One tactic he recommends is to recognize the reality of the situation and understand what you can and cannot control. "It's okay to be a little distressed; it's healthy to recognize the reality of it. Recognize what you do have control over. I don't have control over my neighbors or people in the street, but I can wear a mask. I can wash [my] hands. That control gives you some sense of competency, and that tends to lead to more positive things."
Another strategy is to distinguish between “social” distancing and “physical” distancing. What we really should be practicing is physical distancing.
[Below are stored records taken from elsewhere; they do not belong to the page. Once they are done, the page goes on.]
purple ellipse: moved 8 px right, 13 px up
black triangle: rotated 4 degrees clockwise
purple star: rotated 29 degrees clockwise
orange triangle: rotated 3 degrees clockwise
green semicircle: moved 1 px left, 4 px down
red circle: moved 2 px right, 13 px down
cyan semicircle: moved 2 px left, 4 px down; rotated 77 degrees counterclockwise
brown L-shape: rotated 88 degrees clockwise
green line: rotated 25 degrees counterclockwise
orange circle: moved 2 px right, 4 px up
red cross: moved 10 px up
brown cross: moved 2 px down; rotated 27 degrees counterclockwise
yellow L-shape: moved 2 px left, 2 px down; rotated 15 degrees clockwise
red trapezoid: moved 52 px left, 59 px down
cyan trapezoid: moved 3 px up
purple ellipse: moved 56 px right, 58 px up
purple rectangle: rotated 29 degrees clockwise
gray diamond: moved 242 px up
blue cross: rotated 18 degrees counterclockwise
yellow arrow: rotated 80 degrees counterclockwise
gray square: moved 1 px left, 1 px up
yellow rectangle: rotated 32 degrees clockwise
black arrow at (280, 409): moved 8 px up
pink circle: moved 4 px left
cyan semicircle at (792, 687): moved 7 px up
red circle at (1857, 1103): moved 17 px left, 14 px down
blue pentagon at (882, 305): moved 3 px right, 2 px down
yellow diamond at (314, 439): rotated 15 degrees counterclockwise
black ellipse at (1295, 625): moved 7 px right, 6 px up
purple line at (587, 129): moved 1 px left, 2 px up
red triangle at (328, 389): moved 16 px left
“We need to make extra effort to be as sociable as we can, because the COVID-19 situation is making it so much harder. There are ways to be sociable,” states Dr. Beazel. “I have a daughter who lives in Singapore, but we communicate fairly regularly by telephone and FaceTime. We need to keep connected with the people we love and care about. And at times like this, we probably need to make a little extra effort to do so.”
Positive Strategies, Pandemic or Not
There will be a time when COVID-19 doesn’t seem so suffocating. Even then, there will be scenarios when individuals may feel down and become overwhelmed with negative thoughts. Dr. Beazel offers a few tips to meet the negativity and overcome it.
1) Evaluate what you think makes you happy… does it really? We’re often taught that money can bring happiness. While that may be true to an extent, true joy typically comes from meaningful relationships.
2) Practice positivity! Like anything, the more you practice the better you’ll become. Be intentional with your positivity. You can even document it in a journal, such as acts of kindness you encounter or things for which you’re thankful.
3) Understand the physiological response negativity causes. The more negative we tend to be, the more stressed we tend to be, which affects the body’s autonomic nervous system. Repeated stress can lead to high cholesterol, high blood pressure, heart problems, as well as chronic headaches and gastrointestinal issues.
4) If you can’t remove yourself, physically, from a stressful or negative situation (e.g. being stuck in traffic), practice relaxation techniques such as deep breathing. Regular exercise is also helpful for keeping your mind on an even keel.
Overall, Dr. Beazel says success in any of these strategies relies on being purposeful.
“I think we all need to do things on purpose, especially at times like this. I focus on the positive, but I do it on purpose. Sometimes I have to practice and step back and say, wait, let's take a breath. Let's relax. Let's look at this differently. Let's see if there's a better perspective here. That'll work better for me. Try to engage meaningfully with others, try to get [your body] moving, and try to see things from another perspective.”